* _WHAT YOU NEED TO DO_: Please pull out every line of the entries below that contains the word "this". Letter case must match.

[Dataset entries]
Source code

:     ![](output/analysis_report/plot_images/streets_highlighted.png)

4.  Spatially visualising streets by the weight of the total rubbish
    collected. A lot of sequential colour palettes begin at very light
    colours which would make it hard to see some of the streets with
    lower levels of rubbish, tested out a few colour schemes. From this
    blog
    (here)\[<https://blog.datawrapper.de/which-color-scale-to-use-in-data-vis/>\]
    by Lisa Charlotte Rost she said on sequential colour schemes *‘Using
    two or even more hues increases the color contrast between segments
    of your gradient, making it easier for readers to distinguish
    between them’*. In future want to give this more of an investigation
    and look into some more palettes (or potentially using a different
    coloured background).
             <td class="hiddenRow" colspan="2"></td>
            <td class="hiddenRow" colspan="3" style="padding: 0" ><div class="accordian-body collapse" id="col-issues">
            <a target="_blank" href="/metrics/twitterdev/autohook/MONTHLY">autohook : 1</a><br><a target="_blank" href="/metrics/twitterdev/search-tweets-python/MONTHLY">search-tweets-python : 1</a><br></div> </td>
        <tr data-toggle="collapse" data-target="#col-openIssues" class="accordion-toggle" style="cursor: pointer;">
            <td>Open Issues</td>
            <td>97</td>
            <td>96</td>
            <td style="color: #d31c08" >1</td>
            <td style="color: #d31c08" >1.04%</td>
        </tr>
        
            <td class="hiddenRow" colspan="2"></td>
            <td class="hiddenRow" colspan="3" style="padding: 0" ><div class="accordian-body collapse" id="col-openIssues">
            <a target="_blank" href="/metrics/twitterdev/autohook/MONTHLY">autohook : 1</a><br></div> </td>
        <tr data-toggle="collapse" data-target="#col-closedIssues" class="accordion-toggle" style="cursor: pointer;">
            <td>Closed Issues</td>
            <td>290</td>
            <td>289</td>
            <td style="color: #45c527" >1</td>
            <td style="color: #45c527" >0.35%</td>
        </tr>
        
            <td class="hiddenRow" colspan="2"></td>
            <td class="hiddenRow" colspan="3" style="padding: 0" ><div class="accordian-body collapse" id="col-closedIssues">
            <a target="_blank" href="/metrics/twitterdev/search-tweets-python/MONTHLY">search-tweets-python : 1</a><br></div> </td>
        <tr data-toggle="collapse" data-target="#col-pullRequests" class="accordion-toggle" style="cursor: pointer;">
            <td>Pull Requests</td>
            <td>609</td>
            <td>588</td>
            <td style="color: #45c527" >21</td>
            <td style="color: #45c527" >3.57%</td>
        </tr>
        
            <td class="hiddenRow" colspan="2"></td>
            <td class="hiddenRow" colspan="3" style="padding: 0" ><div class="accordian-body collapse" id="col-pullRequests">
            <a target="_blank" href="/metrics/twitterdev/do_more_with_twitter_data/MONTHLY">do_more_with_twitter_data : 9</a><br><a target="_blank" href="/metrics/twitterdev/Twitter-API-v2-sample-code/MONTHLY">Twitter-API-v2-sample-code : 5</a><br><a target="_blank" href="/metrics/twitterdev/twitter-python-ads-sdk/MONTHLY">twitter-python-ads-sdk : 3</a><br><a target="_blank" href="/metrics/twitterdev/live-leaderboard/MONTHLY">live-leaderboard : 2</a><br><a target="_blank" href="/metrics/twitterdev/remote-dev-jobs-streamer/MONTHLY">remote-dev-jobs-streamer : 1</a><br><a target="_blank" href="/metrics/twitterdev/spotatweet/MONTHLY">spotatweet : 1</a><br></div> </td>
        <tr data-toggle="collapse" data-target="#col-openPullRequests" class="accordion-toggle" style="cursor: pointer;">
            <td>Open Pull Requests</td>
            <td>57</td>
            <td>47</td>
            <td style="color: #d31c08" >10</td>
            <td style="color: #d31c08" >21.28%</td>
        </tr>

* _WRITTEN REPLY_:
    lower levels of rubbish, tested out a few colour schemes. From this
    between them’*. In future want to give this more of an investigation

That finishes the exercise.